Sylphrena Kleinsasser, a CLASSE-sponsored REU student, is working on a project that will enhance the user experience at CHESS. By developing machine-learning-based models to predict material behavior, Syl explains that users can spend their time more efficiently before coming to the beamline.
Sylphrena Kleinsasser is a student at Lycoming College in Pennsylvania. Syl explains that the particle accelerator on campus is what drew them to accept the REU experience at Cornell.
Syl’s summer project at CLASSE has been to develop machine learning-based models for predicting material behavior with uncertainty quantification, with applications for this research aimed at finding better materials with specific properties for future particle accelerators and SRF cavities.
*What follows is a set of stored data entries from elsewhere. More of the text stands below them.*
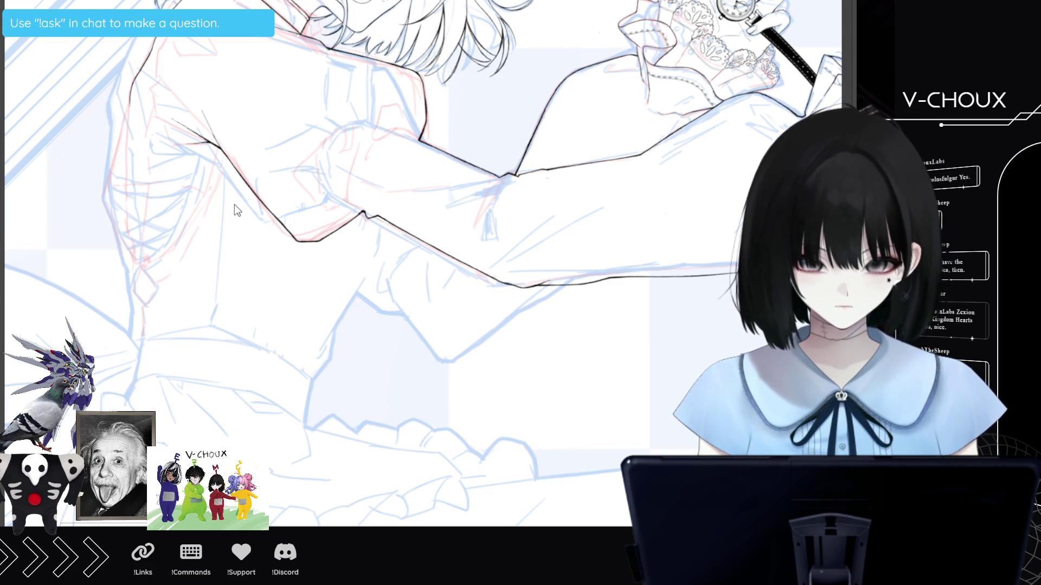
- Tilt the canvas about 20° counterclockwise around the elbow so the arm lies flatter
scroll(74, 193, "up", 3)
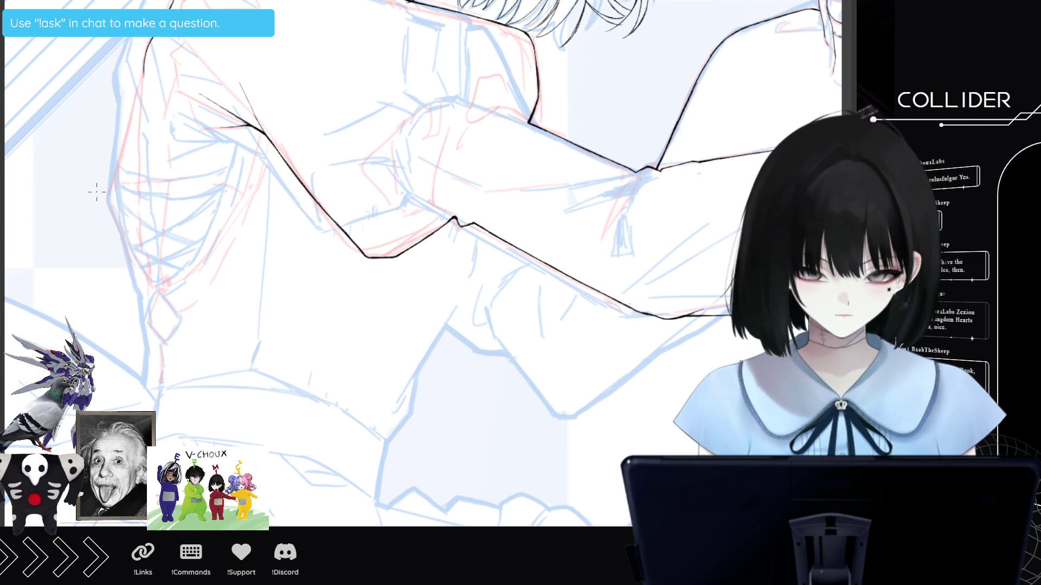
scroll(480, 499, "down", 3)
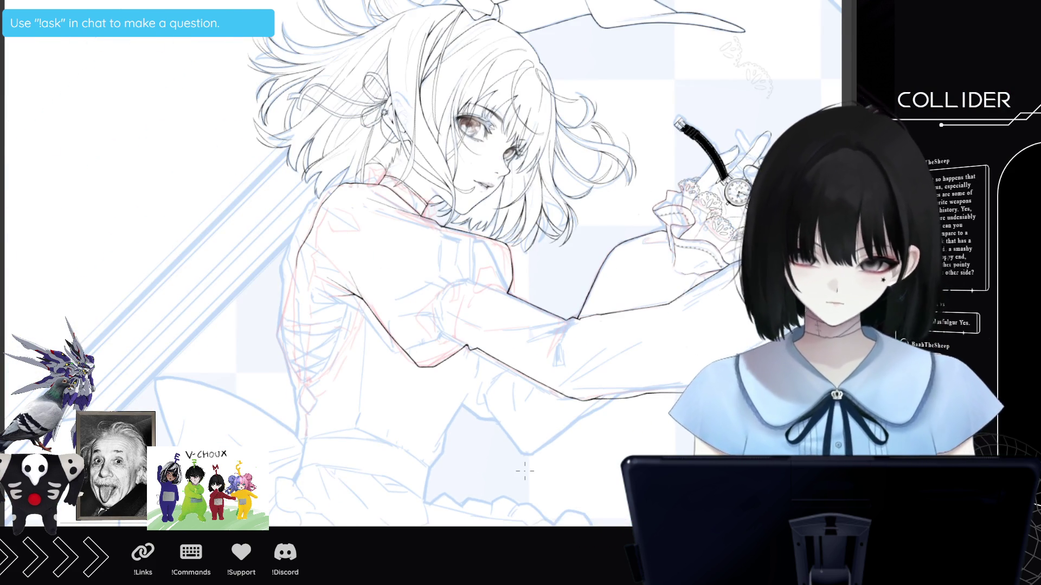
scroll(549, 499, "up", 2)
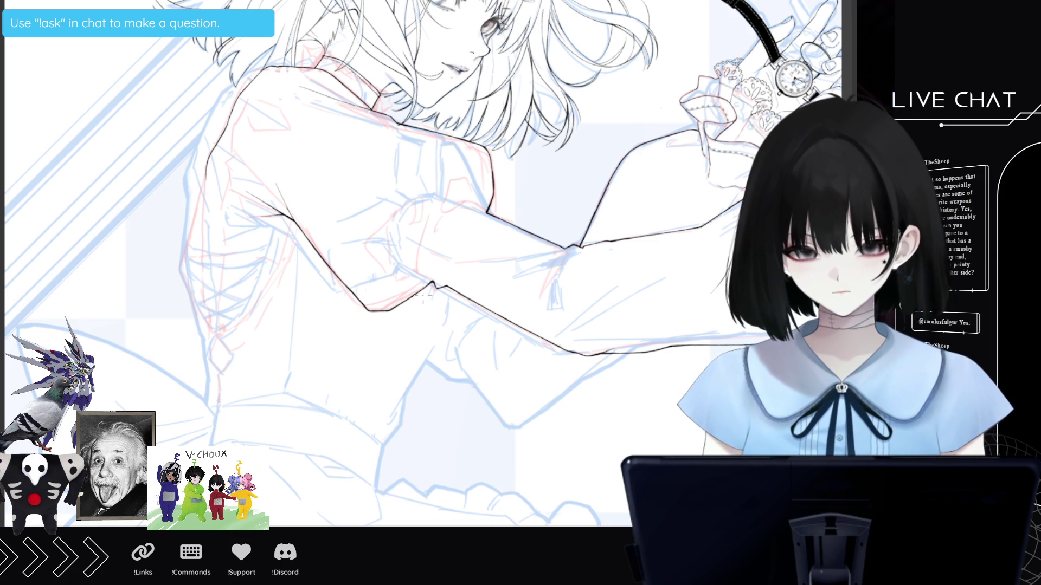
left_click_drag(423, 296, 380, 309)
scroll(423, 264, "down", 1)
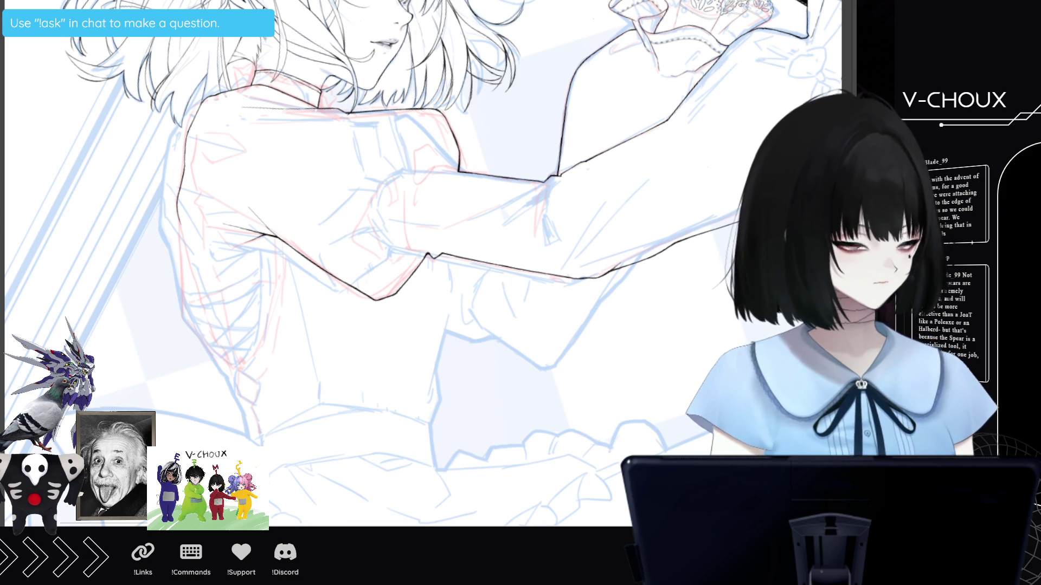
- Zoom out after inking the back contour and the sleeve's underside
scroll(379, 260, "down", 1)
scroll(379, 261, "down", 3)
scroll(426, 391, "up", 4)
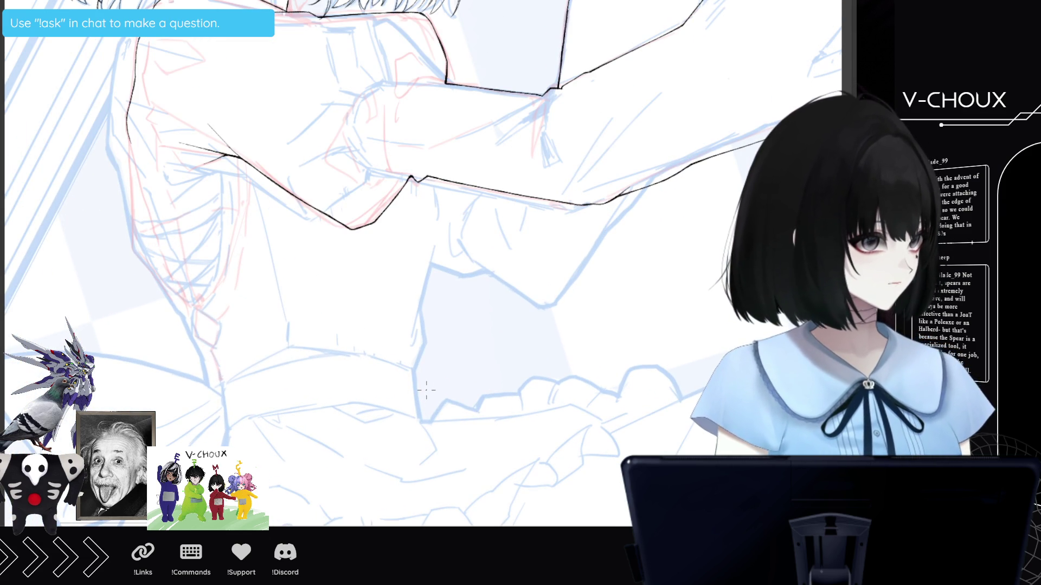
scroll(427, 391, "up", 1)
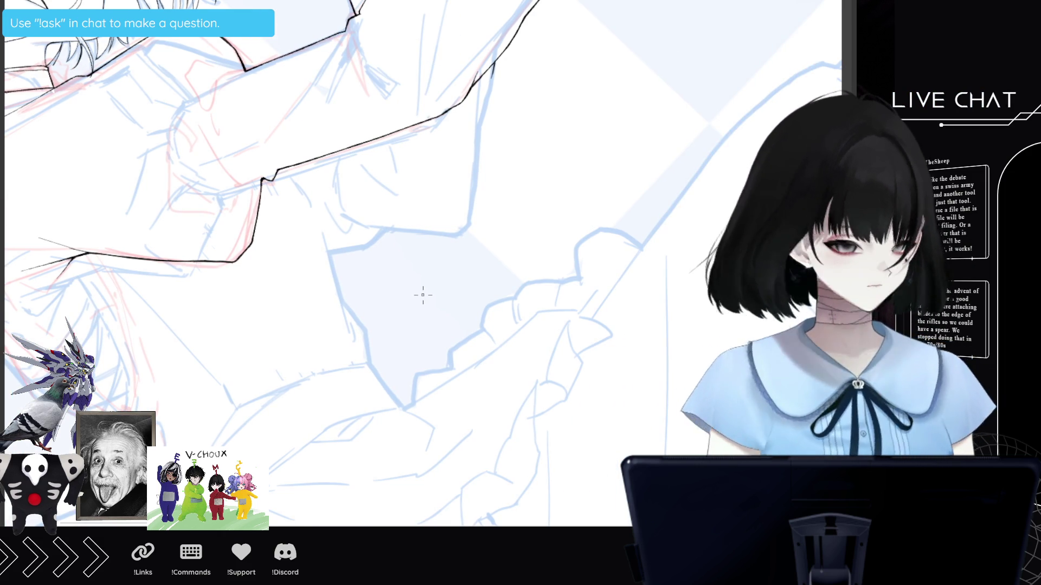
- Ink the bodice's side line down from the armpit and add a short extension stroke
scroll(423, 295, "up", 3)
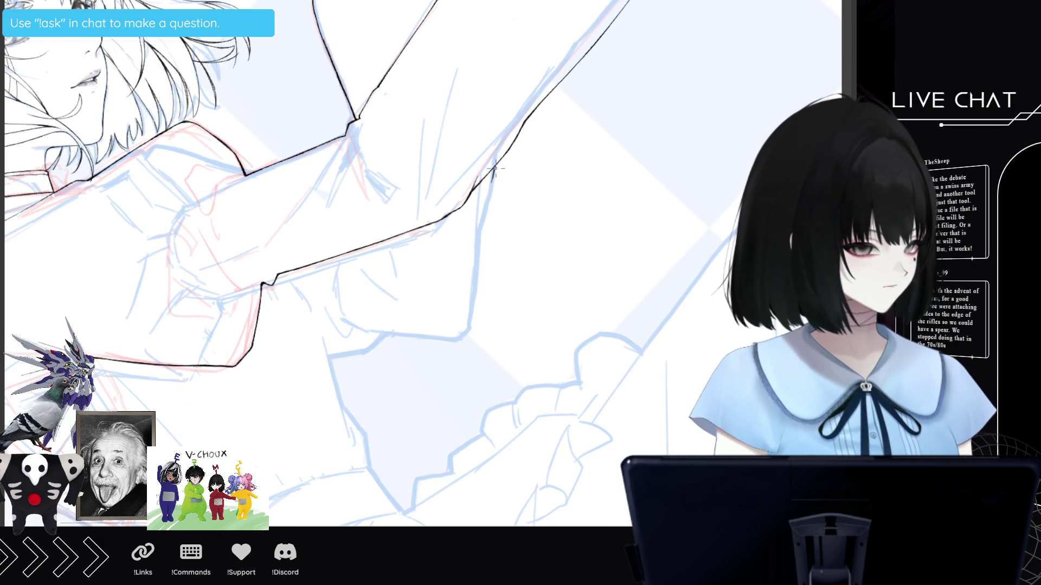
left_click_drag(494, 166, 470, 325)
“There are lots of candidates out there for materials scientists to test and see if their material is a good fit for high-temperature superconductors," says Syl. "A machine learning model can predict their properties so we are not testing materials that we don’t necessarily want.”
Syl, a computational physics major at Lycoming College in Pennsylvania brings their data science skills to this project. By using a library in Python, Syl can extract up to 52 features from their dataset to train their models. Syl explains that they are using a data set with 16,000 different materials to train his data set, while also adding uncertainty measurements to this process.
“I have only a little background in material science, and my experience with machine learning is limited to an introductory course," says Syl. "However, my research project revolves around computer science, not necessarily physics, so gaining an understanding of the applications of particle accelerators has probably been the biggest hurdle.”
“You don’t really get that at many other places,”
Syl says that this experience may not be exactly like graduate school, but it is close. And it has given Syl the experience needed to pursue a future in data science.
"I am working on a lot of code to create our models — working closely with physics researchers has helped me understand the field and decide whether graduate school is right for me."
Coming from a small city that is roughly the same size as Ithaca, Syl is pleased at the amount of activities around town. "Graduate school at a place like Cornell University is really tempting," says Syl. "But I have found that I really enjoy data science, and want to pursue this further."
Syl explains that they were accepted into multiple REU programs, but ultimately chose Cornell because of the opportunity to work with the particle accelerator on campus, and the focus on particle physics. “You don’t really get that at many other places,” says Syl.